EuGH-Urteil vom 2.4.2020, Rechtssache C‑567/18

 

Sachverhalt:

Der Parfüm- und Kosmetikkonzern Coty hält eine Lizenz an der Unionsmarke „DAVIDOFF“, die für die Waren „Parfümeriewaren, ätherische Öle, Mittel zur Körper- und Schönheitspflege“ registriert ist.

Amazon bietet im Bereich „Amazon-Marketplace“ Drittanbietern die Möglichkeit, für ihre Waren Verkaufsangebote einzustellen. Die Kaufverträge kommen zwischen den Drittanbietern und den Käufern zustande. Die Drittanbieter haben zudem die Möglichkeit, sich an dem Programm „Versand durch Amazon“ zu beteiligen. Auch das Parfum „Davidoff Hot Water“ wurde von einer Drittanbieterin angeboten.

Coty klagte Amazon auf Unterlassung. Konkret sollte Amazon dazu verurteilt werden, es zu unterlassen, im geschäftlichen Verkehr Parfums der Marke Davidoff in Deutschland zu vertreiben, wenn die Waren nicht mit ihrer Zustimmung in den Verkehr der Union gebracht worden seien.

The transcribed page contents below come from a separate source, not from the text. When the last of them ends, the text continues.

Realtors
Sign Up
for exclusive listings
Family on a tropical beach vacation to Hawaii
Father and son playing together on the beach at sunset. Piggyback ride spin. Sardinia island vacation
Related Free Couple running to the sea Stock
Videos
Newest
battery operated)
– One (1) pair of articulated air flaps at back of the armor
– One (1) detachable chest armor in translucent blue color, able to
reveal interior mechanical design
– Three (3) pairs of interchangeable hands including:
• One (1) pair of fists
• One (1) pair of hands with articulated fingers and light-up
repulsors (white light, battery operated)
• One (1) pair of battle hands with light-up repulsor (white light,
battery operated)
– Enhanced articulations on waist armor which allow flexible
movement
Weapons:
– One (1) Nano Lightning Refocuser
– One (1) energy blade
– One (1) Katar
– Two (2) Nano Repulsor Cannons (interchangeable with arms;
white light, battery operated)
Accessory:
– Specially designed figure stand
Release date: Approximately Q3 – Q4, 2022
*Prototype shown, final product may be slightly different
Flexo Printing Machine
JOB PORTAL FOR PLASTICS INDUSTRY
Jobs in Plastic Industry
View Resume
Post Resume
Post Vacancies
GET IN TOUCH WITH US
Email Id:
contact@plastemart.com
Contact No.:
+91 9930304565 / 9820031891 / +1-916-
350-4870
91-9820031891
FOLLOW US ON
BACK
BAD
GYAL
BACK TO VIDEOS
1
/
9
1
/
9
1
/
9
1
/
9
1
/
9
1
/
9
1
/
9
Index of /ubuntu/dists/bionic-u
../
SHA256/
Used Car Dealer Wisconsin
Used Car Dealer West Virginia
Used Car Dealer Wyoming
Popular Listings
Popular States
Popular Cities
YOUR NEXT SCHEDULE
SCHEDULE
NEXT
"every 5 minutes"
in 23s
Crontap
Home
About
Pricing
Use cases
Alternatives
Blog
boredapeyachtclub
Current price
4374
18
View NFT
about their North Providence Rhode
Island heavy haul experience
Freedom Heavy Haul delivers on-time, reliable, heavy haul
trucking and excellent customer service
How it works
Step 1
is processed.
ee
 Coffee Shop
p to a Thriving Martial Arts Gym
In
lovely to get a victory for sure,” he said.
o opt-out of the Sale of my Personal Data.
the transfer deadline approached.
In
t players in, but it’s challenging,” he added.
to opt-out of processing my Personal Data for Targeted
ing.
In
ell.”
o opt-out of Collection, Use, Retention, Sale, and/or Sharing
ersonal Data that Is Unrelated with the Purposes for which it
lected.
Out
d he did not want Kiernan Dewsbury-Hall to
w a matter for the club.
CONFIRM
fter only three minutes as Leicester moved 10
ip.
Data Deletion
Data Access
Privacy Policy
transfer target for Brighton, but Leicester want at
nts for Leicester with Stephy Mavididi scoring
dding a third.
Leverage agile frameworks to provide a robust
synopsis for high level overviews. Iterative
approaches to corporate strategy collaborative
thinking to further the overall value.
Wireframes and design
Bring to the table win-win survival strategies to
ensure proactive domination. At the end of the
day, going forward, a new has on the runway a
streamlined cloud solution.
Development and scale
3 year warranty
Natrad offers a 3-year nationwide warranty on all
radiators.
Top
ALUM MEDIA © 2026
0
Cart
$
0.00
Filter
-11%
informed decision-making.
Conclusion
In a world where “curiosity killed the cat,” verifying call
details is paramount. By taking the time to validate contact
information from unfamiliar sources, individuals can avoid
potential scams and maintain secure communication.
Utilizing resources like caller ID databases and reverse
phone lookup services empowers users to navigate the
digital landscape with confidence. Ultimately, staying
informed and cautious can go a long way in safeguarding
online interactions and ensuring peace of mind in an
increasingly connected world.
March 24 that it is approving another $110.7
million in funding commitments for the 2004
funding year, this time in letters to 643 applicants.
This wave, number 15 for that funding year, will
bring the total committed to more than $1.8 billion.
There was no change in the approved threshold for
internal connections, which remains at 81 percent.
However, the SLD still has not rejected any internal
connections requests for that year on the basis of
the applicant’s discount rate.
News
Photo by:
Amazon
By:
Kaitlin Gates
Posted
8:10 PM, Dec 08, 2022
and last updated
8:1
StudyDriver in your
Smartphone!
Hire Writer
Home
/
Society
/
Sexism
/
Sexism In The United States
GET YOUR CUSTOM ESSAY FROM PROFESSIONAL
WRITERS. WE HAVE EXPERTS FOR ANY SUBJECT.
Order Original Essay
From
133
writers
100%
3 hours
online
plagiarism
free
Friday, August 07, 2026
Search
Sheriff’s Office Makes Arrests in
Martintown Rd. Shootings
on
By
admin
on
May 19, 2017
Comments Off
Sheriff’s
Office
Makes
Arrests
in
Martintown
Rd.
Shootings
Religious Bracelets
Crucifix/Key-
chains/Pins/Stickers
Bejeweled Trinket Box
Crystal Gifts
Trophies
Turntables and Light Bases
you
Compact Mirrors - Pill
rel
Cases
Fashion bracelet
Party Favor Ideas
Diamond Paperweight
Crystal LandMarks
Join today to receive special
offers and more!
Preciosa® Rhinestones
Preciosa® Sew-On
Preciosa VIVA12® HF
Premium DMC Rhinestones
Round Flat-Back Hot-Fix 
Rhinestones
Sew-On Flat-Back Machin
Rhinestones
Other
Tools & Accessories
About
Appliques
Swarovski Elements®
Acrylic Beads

Der deutsche BGH setzte das Verfahren aus und legte dem EuGH die Frage zur Vorabentscheidung vor, ob eine Person (bzw Unternehmen), die für einen Dritten markenrechtsverletzende Waren lagert, ohne vom Rechtsverstoß Kenntnis zu haben, diese Ware zum Zwecke des Anbietens oder Inverkehrbringens besitzt, wenn nicht sie selbst, sondern allein der Dritte beabsichtigt, die Ware anzubieten oder in Verkehr zu bringen.

 

Entscheidung:

Der EuGH hielt zunächst fest, dass die Beklagten des Ausgangsverfahrens die betreffenden Waren lediglich gelagert haben, ohne sie selbst zum Verkauf angeboten oder in den Verkehr gebracht zu haben, und sie dies auch nicht beabsichtigt haben. Daher sei zu prüfen, ob ein solches Lagern als eine „Benutzung“ der Marke und insbesondere als das „Besitzen“ dieser Waren zum Zweck ihres Angebots oder ihres Inverkehrbringens angesehen werden kann.

Der EuGH hat bereits in einer früheren Entscheidung festgehalten, dass nach seinem gewöhnlichen Sinn der Ausdruck „Benutzung“ ein aktives Verhalten und eine unmittelbare oder mittelbare Herrschaft über die Benutzungshandlung voraussetzt.

In Bezug auf den Betrieb einer Online-Handelsplattform hat der EuGH bereits festgestellt, dass die dortige Benutzung von mit Marken identischen oder ihnen ähnlichen Zeichen in Verkaufsangeboten, durch die als Verkäufer auftretenden Kunden des Betreibers dieses Marktplatzes erfolgt, nicht aber durch diesen Betreiber selbst. Der Umstand, dass die technischen Voraussetzungen für die Benutzung eines Zeichens geschaffen werden und diese Dienstleistung vergütet wird, bedeutet nicht, dass deren Erbringer dieses Zeichen selbst benutzt. Folglich kann die Lagerung von Waren, die mit geschützten (oder ähnlichen) Zeichen versehen sind, nur dann als „Benutzung“ dieser Zeichen eingestuft werden, wenn, der lagernde Wirtschaftsteilnehmer selbst den Zweck des Anbietens von Waren oder ihres Inverkehrbringens verfolgt. Andernfalls kann weder davon ausgegangen werden, dass diese Person die Benutzungshandlung vornimmt, noch, dass das Zeichen im Rahmen ihrer eigenen kommerziellen Kommunikation benutzt wird.

Der EuGH beantwortete die Vorlagefrage daher dahingehend, dass eine Person, die für einen Dritten markenrechtsverletzende Waren lagert, ohne Kenntnis von der Markenrechtsverletzung zu haben, so anzusehen ist, dass sie diese Waren nicht zum Zweck des Anbietens oder Inverkehrbringens im Sinne dieser Bestimmungen besitzt, wenn sie selbst nicht diese Zwecke verfolgt.

Kurz zusammengefasst: Amazon haftet nicht für Markenrechtsverletzungen seiner Marketplace-Partner.

Die Frage, ob Coty verlangen kann, dass Amazon diese Ware nicht mehr lagert und verschickt, wurde in diesem Verfahren jedoch offengelassen.